* **TASK OBJECTIVE**: What is needed is every line of the material that contains "assign".

* **TASK INPUTS**:
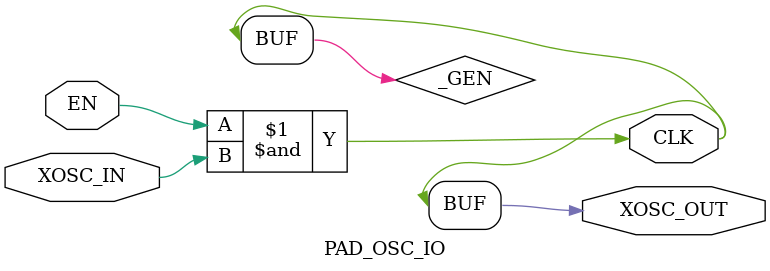
<source format=v>
module PAD_OSC_IO(	// file.cleaned.mlir:2:3
  input  EN,	// file.cleaned.mlir:2:28
         XOSC_IN,	// file.cleaned.mlir:2:41
  output XOSC_OUT,	// file.cleaned.mlir:2:60
         CLK	// file.cleaned.mlir:2:79
);

  wire _GEN = EN & XOSC_IN;	// file.cleaned.mlir:3:10
  assign XOSC_OUT = _GEN;	// file.cleaned.mlir:3:10, :4:5
  assign CLK = _GEN;	// file.cleaned.mlir:3:10, :4:5
endmodule


</source>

* **TASK OUTPUT**:
  assign XOSC_OUT = _GEN;	// file.cleaned.mlir:3:10, :4:5
  assign CLK = _GEN;	// file.cleaned.mlir:3:10, :4:5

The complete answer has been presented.